Brendan Harris expects trade
Q'bury grad moved to make room on Reds for Conine
By WILL SPRINGSTEAD, email@example.com
Friday, December 22, 2006 6:41 AM EST
Queensbury High School graduate Brendan Harris is getting a little too familiar with moving.
On Thursday, the Cincinnati Reds designated the infielder for assignment to the minors to make room for veteran first baseman/outfielder Jeff Conine. While moving to the minor leagues wouldn't be great, it wouldn't be unusual for Harris, 26, who has gone between Triple-A and the majors for three years now.
According to Harris, Reds General Manager Wayne Krivsky told him he'll likely be traded again.
Since the 2004 season, Harris has played for the Chicago Cubs, Montreal Expos/Washington Nationals and the Reds.
"Basically, when they designate you for assignment, they have 10 days to trade me or I go to the minors," Harris said. "(Krivsky) could barely tell me the deal that was going down, but he said they'll probably trade me.
"I guess I had some value and some teams asked about me at the winter meetings," Harris added. "I'm really not thrilled about it."
According to the Cincinnati Reds' Web site, Harris was listed second on the depth chart at second base and fourth on the chart at shortstop. In acquiring Conine, however, it allowed the Reds to get a right-handed hitter who can platoon with left-handed first baseman Scott Hatteberg as well as play the outfield. Conine played both positions with Baltimore and Philadelphia last season, hitting .268 with 10 homers and 66 RBIs. He is a two-time All-Star who bats .303 against left-handers and .280 against right-handers.

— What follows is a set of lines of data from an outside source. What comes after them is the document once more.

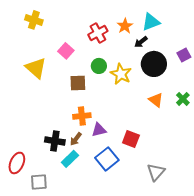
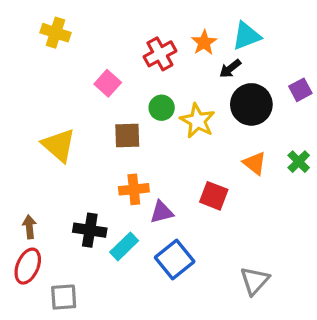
yellow triangle: (36, 68) -> (59, 145), moved
brown arrow: (76, 139) -> (29, 227), moved, turned 136
red square: (131, 139) -> (214, 196), moved
cyan rectangle: (70, 159) -> (124, 246), moved

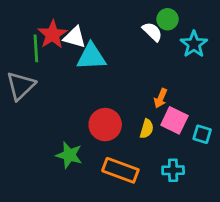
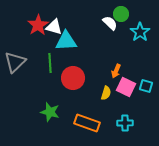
green line: (36, 48) -> (50, 63), moved
red circle: (105, 125) -> (73, 78), moved
cyan square: (202, 134) -> (146, 86), moved

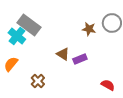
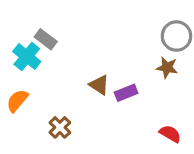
gray rectangle: (29, 25) -> (46, 39), size x0.6
brown star: (89, 29) -> (167, 68), moved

Krivsky has made a name for himself as someone who is willing to make many moves in order to win as soon as possible.
Conine was the 46th player Krivsky has acquired since beginning his duties in February.

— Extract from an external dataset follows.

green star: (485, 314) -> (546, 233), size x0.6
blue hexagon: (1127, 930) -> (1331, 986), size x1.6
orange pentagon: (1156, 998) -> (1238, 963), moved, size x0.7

Harris, who was originally a fifth-round pick of the Chicago Cubs in 2001, was traded to the Reds organization from the Nationals in July. He began his stint with the organization with the Triple-A Louisville Bats, but was called up later in the season. He appeared in eight games for the Reds and hit .200 (2-for-10) with one home run, one RBI, one walk and four strikeouts.
For his major-league career, Harris has appeared in 52 games with 110 at-bats and has a .209 average. Defensively, he has played in 36 games at third base, shortstop and second base and made only four errors.
Harris said Krivsky didn't tell him any specific teams that inquired about him.
When asked if he had a preference, Harris said, "wherever I'm going to play."
When he was acquired in July, Krivsky called Harris "a gamer."
"He plays the game hard, has got some sock in his bat, " Krivsky said in July. "He's one of the old-type baseball players: first to show up, last to leave."
Assuming he will be traded, Harris said his stint with the Reds was too brief.
"I liked the group," Harris said. "This is unexpected, so it tweaks your perception of how things went."